Yea... I know... maybe general banter is more appropriate...(or ... this is not a huge topic here but we could expand to a forum for public figures... um... that have passed. like people we admire... )... but at the same time I did want to put it there. There are people in life you don't meet... that are great friends. So I posted in obituaries...


----------



## Tude (Mar 12, 2015)

Never read any of his writing, I read science fantasy too , will have to look him up.


----------



## drewski (Mar 12, 2015)

Kinda unrelated, but Odin, if you haven't checked it out I think you'd like Ghost In The Shell. There's the Stand Alone Complex series and the 1995 film and both are solid entertainment filled with great of philosophical ideas. It's where my avatar came from, actually.


----------



## Art101 (Mar 13, 2015)

I had the chance to spend some time with him at a convention in Seattle and that evening is one of my cherished memories.He was a funny and engaging man and very warm and personable.Rest In Peace Terry.


----------



## creature (Mar 14, 2015)

I just read my first terry pratchett story a few months ago.. didn't even know it was part of the discworld universe, it was so well written & stand-alone.. A Hat Full of Sky.. that was it.. yep : )
i'm usually not very big on straight fantasy, but his writing wasn't just about the fantasy, at all..
it's like you mentioned.. "critical satire".. he puts his characters where they mean more than just the story..

i was intrigued, & then went digging around.. found the 3 johnny maxwell books.. they were pretty fun..

i may even have read something by him years ago.. i dunno.. june, 2005..
a good story..

seems what he gave with his imagination will stay here, at least...


----------



## Odin (Mar 14, 2015)

@drewski yea I know of Ghost in the Shell.
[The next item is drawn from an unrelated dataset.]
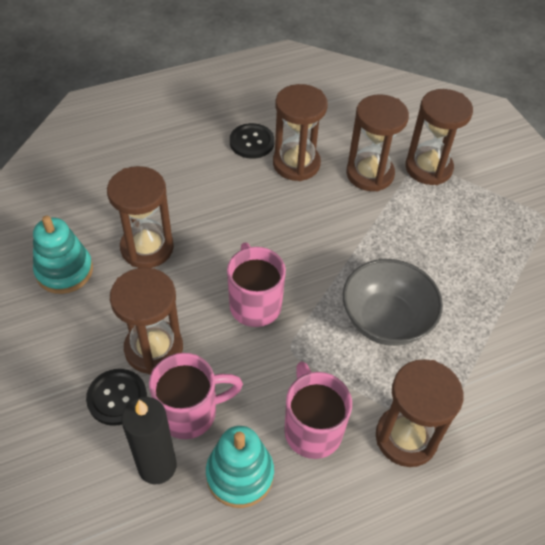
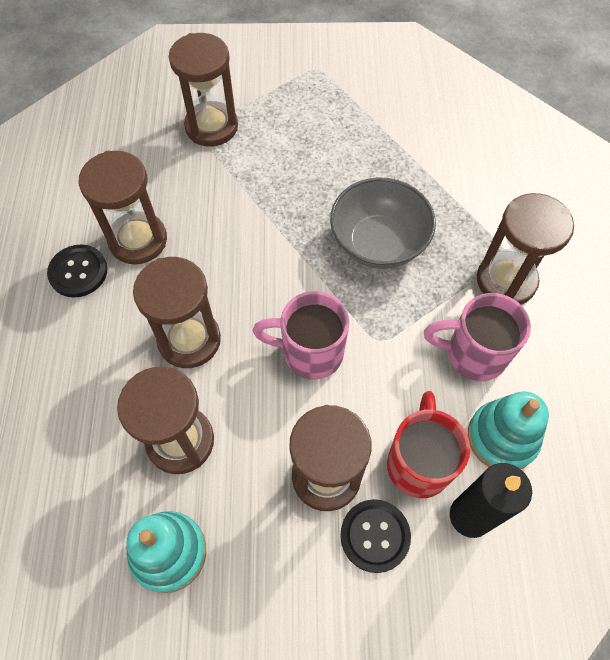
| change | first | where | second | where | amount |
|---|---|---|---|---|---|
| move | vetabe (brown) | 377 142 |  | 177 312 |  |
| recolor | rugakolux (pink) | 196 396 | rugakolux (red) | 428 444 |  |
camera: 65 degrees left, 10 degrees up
Along with Akira and Cowboy Bebop that was perhaps my ultimate introduction to Anime. Might watch it today eh... 

To everyone else... and creature and Tude... yea... definitely checkout more of Terry Pratchett. 
Going Postal and Making Money are a couple of my favorites as well in the development of his social satire. 
http://en.wikipedia.org/wiki/Making_Money
http://en.wikipedia.org/wiki/Going_Postal


----------